Equilateral triangle ABC and isosceles triangle DBC share side BC. If angle BDC= 34 and BD=BC, what is the measure of angle ABD?
I don't know how to solve this questions, can someone guide me through?
See other post.
To solve this question, we need to use the properties of angles in triangles. Here's a step-by-step guide on how to solve it:
1. Start by drawing the given triangles. Draw equilateral triangle ABC and isosceles triangle DBC, with BC as the common side.
B
/ \
/ \
/ \
A-------C
\
\
\
D
2. Since triangle ABC is equilateral, all angles in this triangle are equal to 60 degrees. Therefore, angle ABC = angle ACB = angle BAC = 60 degrees.
3. Let's find angle ABD. Since BD=BC and triangle DBC is isosceles, angle BDC = angle BCD. Given that angle BDC = 34 degrees, we can conclude that angle BCD is also 34 degrees.

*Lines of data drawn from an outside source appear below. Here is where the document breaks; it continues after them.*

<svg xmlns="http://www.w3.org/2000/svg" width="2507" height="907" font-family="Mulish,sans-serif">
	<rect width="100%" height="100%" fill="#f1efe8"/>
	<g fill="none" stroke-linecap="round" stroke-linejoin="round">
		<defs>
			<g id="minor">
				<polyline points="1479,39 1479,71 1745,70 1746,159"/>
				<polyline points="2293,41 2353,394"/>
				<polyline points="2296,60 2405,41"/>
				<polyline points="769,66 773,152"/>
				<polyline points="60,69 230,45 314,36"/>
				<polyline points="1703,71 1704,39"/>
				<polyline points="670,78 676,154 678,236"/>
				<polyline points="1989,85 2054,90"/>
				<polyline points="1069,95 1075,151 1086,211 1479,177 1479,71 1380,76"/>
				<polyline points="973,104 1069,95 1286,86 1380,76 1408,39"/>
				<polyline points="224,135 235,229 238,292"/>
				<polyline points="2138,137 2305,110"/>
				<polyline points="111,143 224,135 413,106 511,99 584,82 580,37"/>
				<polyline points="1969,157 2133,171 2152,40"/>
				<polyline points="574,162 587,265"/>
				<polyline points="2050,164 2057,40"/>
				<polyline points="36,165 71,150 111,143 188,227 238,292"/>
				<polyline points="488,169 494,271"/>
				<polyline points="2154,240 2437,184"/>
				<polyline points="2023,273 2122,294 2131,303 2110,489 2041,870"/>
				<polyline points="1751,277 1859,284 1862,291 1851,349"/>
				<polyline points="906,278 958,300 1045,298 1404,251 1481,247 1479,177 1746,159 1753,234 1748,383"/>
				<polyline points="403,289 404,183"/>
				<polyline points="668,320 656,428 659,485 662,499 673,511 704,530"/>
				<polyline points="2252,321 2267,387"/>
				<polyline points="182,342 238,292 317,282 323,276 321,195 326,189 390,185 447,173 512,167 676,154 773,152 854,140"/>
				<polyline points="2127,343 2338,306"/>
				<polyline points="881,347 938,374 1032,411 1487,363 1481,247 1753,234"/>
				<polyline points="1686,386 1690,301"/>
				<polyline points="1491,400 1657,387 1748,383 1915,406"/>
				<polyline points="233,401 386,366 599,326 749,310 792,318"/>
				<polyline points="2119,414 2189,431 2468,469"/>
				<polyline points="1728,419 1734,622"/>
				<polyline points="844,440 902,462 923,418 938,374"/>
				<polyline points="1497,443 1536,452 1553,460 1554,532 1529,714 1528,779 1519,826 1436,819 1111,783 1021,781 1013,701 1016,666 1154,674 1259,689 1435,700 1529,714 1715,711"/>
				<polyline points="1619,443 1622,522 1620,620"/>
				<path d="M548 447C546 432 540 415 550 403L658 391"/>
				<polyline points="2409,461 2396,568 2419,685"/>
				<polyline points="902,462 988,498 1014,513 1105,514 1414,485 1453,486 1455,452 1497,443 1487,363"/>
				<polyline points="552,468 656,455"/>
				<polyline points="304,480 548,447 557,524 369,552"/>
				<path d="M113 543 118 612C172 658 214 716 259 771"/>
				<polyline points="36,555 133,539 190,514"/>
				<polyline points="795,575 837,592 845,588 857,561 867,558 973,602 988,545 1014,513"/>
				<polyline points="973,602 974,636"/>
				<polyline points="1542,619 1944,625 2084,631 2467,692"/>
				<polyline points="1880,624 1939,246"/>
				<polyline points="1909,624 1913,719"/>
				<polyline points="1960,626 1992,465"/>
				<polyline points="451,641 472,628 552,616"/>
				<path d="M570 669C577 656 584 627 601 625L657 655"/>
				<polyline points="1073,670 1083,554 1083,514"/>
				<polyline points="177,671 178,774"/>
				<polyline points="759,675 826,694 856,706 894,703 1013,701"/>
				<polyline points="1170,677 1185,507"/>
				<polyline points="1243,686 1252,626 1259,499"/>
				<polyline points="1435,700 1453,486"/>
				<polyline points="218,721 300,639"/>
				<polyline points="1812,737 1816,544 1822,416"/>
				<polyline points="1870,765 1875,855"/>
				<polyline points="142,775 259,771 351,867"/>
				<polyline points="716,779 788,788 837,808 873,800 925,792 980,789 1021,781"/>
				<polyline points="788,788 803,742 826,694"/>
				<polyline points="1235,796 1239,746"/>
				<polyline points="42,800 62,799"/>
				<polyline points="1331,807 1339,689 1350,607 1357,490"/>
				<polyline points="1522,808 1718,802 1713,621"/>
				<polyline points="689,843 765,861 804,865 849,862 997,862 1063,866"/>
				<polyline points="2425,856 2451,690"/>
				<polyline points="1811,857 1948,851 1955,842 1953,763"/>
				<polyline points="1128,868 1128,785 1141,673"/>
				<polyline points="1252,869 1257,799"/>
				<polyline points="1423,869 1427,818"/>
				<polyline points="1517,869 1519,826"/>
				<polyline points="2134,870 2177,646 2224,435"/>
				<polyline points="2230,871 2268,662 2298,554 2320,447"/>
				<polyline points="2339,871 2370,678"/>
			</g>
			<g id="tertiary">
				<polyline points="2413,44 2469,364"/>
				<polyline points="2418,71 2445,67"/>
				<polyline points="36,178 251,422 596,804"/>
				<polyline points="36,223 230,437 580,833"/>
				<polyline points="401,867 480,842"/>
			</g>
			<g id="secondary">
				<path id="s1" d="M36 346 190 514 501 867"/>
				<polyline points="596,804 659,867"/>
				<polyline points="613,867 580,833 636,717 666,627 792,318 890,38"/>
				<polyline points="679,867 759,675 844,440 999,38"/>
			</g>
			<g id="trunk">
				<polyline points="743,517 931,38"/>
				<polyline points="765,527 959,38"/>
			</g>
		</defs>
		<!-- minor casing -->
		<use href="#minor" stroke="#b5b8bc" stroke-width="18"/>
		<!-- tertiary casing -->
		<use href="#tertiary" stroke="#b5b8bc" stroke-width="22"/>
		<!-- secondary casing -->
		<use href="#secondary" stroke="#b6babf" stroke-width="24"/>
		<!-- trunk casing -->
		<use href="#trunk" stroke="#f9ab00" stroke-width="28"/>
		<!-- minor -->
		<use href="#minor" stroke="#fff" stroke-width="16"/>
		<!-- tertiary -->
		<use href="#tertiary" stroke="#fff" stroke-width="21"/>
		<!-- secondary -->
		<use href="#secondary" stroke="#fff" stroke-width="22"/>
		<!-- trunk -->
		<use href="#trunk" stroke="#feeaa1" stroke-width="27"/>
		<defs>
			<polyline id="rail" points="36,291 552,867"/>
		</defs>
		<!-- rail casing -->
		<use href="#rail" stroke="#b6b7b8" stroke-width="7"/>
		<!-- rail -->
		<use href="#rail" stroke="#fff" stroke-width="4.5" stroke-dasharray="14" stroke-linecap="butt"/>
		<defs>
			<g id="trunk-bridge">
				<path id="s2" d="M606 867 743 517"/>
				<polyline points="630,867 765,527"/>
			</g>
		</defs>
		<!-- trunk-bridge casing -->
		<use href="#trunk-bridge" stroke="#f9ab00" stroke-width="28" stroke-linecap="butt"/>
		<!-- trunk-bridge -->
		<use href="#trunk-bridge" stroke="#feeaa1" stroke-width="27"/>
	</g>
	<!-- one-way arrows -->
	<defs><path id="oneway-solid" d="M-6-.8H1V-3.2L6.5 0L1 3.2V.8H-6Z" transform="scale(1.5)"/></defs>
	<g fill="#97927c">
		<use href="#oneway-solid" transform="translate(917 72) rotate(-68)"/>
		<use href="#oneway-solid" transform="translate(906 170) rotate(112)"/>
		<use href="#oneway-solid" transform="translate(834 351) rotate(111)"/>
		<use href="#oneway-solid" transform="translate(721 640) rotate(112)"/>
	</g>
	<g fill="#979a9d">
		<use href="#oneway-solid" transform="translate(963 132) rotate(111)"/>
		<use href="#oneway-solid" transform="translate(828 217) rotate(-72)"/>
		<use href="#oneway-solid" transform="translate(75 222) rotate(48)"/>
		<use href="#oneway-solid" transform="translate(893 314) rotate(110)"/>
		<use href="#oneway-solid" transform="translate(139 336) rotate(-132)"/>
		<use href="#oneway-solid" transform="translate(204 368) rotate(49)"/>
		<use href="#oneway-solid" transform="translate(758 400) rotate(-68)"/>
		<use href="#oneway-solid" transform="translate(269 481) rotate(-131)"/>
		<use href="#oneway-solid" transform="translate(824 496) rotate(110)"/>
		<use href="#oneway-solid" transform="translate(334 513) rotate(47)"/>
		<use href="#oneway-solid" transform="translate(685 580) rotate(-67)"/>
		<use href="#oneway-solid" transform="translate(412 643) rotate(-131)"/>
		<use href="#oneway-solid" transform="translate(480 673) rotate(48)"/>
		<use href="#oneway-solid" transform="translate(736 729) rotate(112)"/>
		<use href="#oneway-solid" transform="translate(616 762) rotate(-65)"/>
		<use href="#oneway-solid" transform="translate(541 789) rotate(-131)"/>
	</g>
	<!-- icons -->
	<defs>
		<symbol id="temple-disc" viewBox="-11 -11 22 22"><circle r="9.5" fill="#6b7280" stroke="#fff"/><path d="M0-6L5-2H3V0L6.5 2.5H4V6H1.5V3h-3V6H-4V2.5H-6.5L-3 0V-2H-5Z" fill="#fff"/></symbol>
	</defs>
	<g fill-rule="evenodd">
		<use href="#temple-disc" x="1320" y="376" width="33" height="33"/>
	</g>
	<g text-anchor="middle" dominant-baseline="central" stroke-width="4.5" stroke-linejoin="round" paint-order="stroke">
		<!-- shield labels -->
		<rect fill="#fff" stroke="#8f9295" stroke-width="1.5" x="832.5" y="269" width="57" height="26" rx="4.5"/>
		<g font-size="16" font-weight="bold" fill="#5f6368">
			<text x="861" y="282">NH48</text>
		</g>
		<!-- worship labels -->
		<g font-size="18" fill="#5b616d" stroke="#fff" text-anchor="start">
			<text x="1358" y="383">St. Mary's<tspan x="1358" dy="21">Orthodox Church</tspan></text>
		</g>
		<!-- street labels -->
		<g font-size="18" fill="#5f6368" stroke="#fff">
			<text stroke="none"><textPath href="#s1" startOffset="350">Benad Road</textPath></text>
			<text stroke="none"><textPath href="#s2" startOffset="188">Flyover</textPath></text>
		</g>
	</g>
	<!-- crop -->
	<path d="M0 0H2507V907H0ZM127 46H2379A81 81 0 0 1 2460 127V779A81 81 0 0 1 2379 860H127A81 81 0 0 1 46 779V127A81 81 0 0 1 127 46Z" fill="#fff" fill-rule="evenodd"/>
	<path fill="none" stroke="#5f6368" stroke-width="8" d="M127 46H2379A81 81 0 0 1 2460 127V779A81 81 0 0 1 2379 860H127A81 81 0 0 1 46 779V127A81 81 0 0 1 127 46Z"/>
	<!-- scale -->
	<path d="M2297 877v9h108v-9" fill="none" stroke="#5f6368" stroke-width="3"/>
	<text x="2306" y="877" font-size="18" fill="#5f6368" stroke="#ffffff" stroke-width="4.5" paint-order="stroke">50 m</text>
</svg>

4. Since the sum of angles in a triangle is 180 degrees, we can find angle CBD. Angle BCD + angle CBD + angle BDC = 180 degrees. Substituting the known values, we have 34 + angle CBD + 34 = 180. Simplifying, we get angle CBD = 112 degrees.
5. Since BC=BD and triangle CBD is isosceles, angle CBD = angle BDC. Therefore, angle BDC = 112 degrees.
6. Now, let's find angle ABD. Since angle ABD + angle BDC + angle BDA = 180 degrees, we can substitute the known values. angle ABD + 112 + 60 = 180 degrees. Simplifying, we have angle ABD = 8 degrees.
Therefore, the measure of angle ABD is 8 degrees.